1. Anne Desmet RA: A Greek Journey, Long & Ryle Gallery, London (2019)
2. Anne Desmet RA: An Italian Journey, Gainsborough’s House Museum, Sudbury (2018)
3. Anne Desmet RA – Towards the Light, Long & Ryle Gallery, London (2018)
4. Anne Desmet RA: Under Changing Skies, Holburne Museum, Bath (2017)
5. Anne Desmet RA – An Italian Journey, Royal Overseas League, London (2016)
6. Anne Desmet RA, Eton College, Berkshire (2016)
7. Anne Desmet RA – Time Sequences, Long & Ryle Gallery, London (2015)
8. Anne Desmet – Urban Echoes, Wirral Festival of Firsts, Hoylake (2015)
9. Anne Desmet – Sky Lines, Aldeburgh Lookout, Aldeburgh, Suffolk (2013)
10. Anne Desmet – Olympic Metamorphoses (touring), Pitzhanger Manor Gallery, London; Mercer Art Gallery, Harrogate; Bluecoat Arts, Liverpool; Editions Ltd, Liverpool; RA Library, London (2012)
11. Anne Desmet RA – Fragments of Time, Hart Gallery, London (2012)

==Awards and prizes==
1. 1st Prize, Lessedra World Art Print Annual - Mini Print Exhibition, Sofia, Bulgaria (2019)

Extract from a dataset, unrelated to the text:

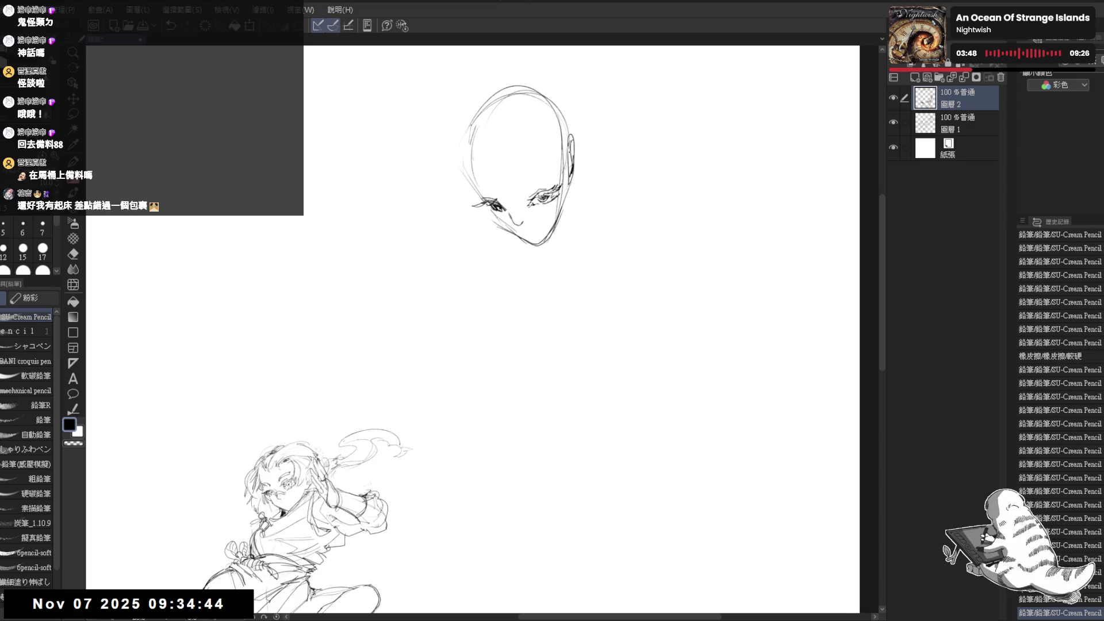
{"action": "key", "text": "e"}
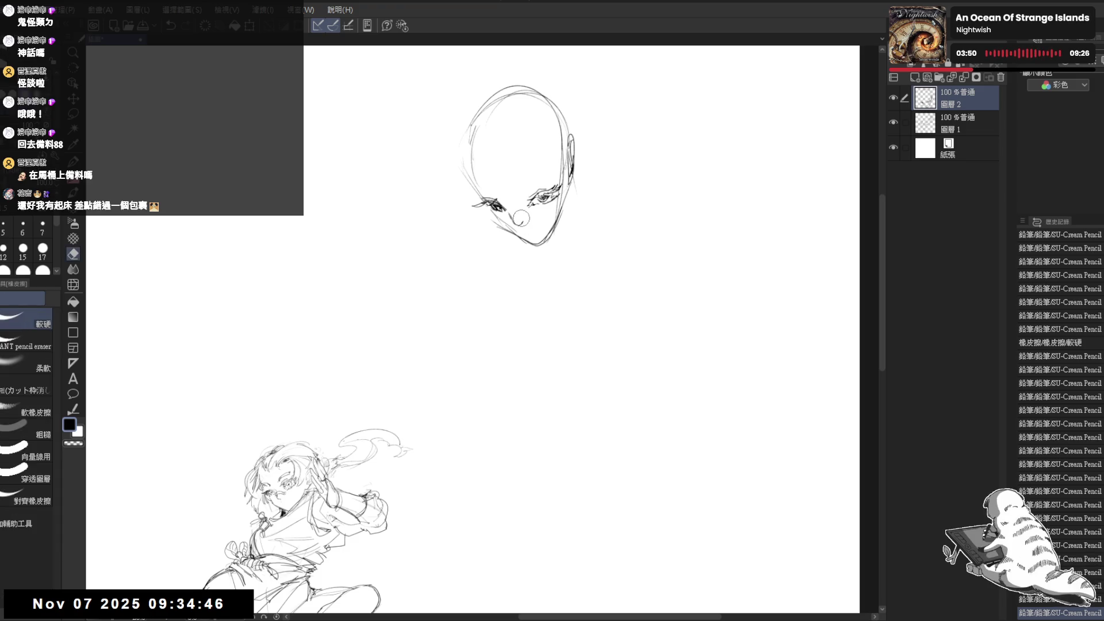
{"action": "left_click_drag", "start_coordinate": [520, 218], "coordinate": [514, 218]}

2. 1st Prize, Manhattan Graphic Center, International Miniature Print Exhibition, New York, USA (2019)
3. Honorary Fellowship, Worcester College, Oxford University (2018)
4. Honorary Membership of the Printmakers Council, UK (2015)

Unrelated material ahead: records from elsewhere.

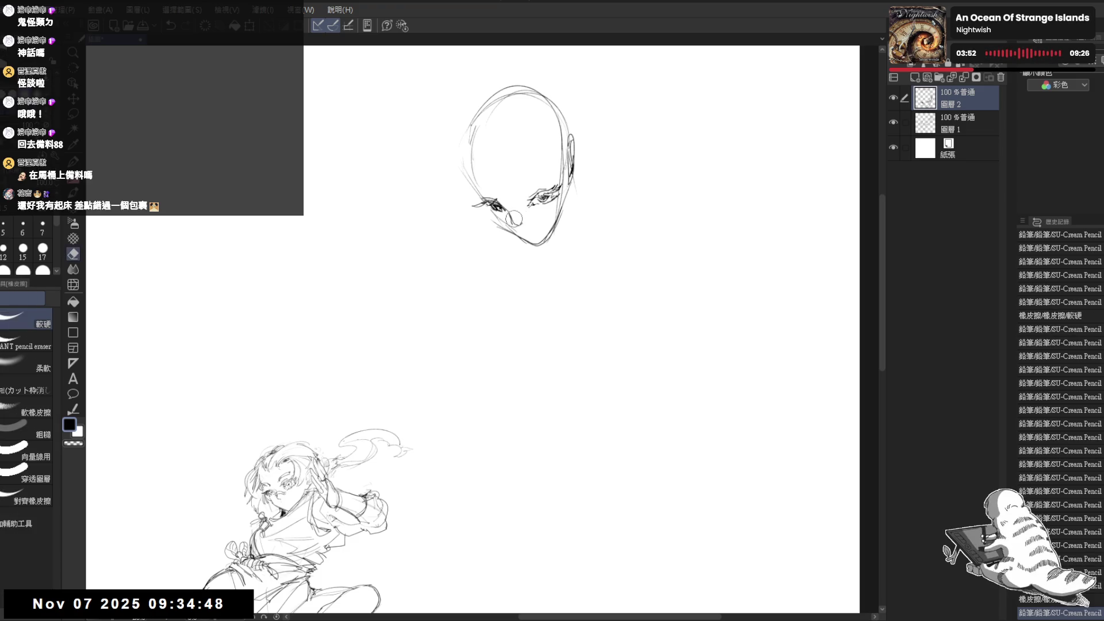
{"action": "key", "text": "p"}
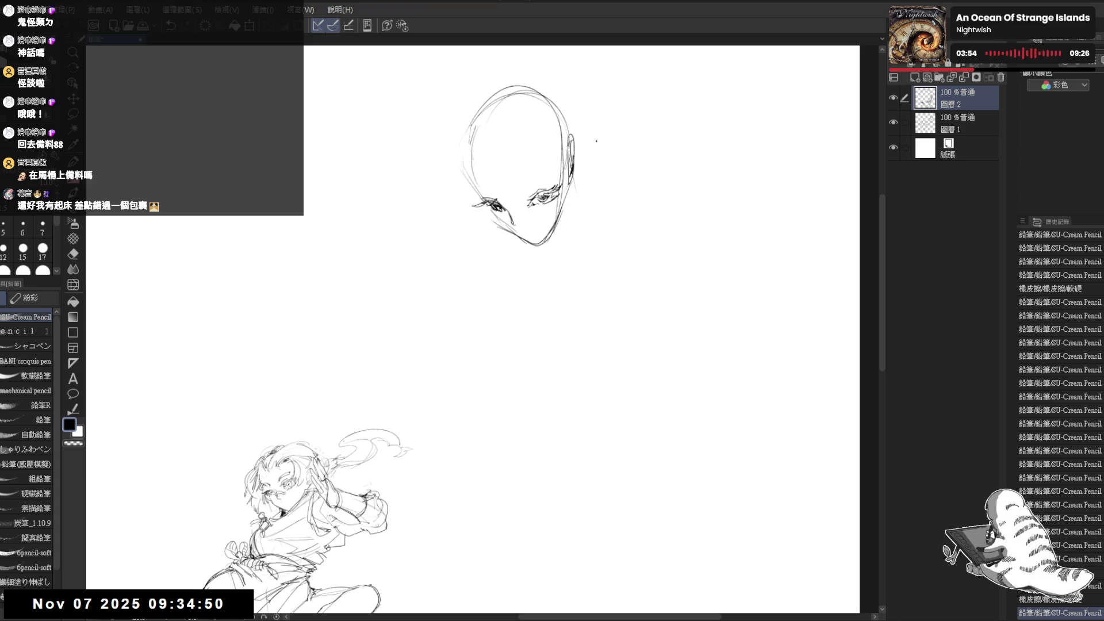
Draw short neck strokes below the head and touch up the nose.
{"action": "left_click_drag", "start_coordinate": [579, 104], "coordinate": [540, 339]}
{"action": "key", "text": "ctrl+z"}
{"action": "mouse_move", "coordinate": [573, 190]}
{"action": "left_mouse_down"}
{"action": "mouse_move", "coordinate": [571, 258]}
{"action": "mouse_move", "coordinate": [571, 248]}
{"action": "mouse_move", "coordinate": [545, 269]}
{"action": "left_mouse_up"}
{"action": "left_click_drag", "start_coordinate": [551, 255], "coordinate": [543, 270]}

5. Juror’s Prize, International Footprint Exhibition, Connecticut Center for Printmaking, Connecticut, USA (2014)
6. 3rd Prize, Lessedra World Art Print Annual - Mini Print, Sofia, Bulgaria (2014)
7. Prizewinner, 9th Biennial Miniature Print Exhibition, Center for Contemporary Printmaking, Connecticut, USA (2013)
8. Grants for the Arts Award: Arts Council England. For Sense of Soane exhibition (2012)
9. Society of Wood Engravers’ Award, Bite National Print Exhibition, Mall Galleries, London (2011)
10. Intaglio Printmaker Prize, Bite National Print Exhibition, Mall Galleries, London (2011)
11. Elected Member of the Royal Academy of Arts (RA) in the category of Engravers, Printmakers & Draughtsmen (2011)
12. V&A Acquisition Prize, The Discerning Eye exhibition, Mall Galleries, London (2011)
13. Pollock-Krasner Foundation Award (1998)
14. Exhibition Medal (1995)
15. RWA Open Print Exhibition (1995)
16. Gordon Tuffrey Memorial Award (1994)
17. British School at Rome Scholarship in Printmaking (1989-1990)
18. Elizabeth Greenshields Foundation Award (1989 and 1996)

==Work==
Desmet uses collage and print to depict the built environment. She is engaged with the evolution of the urban landscape and its testimony to the aspirations and experiences of humanity. Her abiding subjects are Italy, London and the Babel Tower. She uses the traditional printmaking techniques of wood engraving and lino-cutting but draws on a variety of materials to create distinctive layered collages. Her work ranges from small scale, detailed examinations to sweeping, often fantastical, panoramas viewed from a bird’s eye perspective.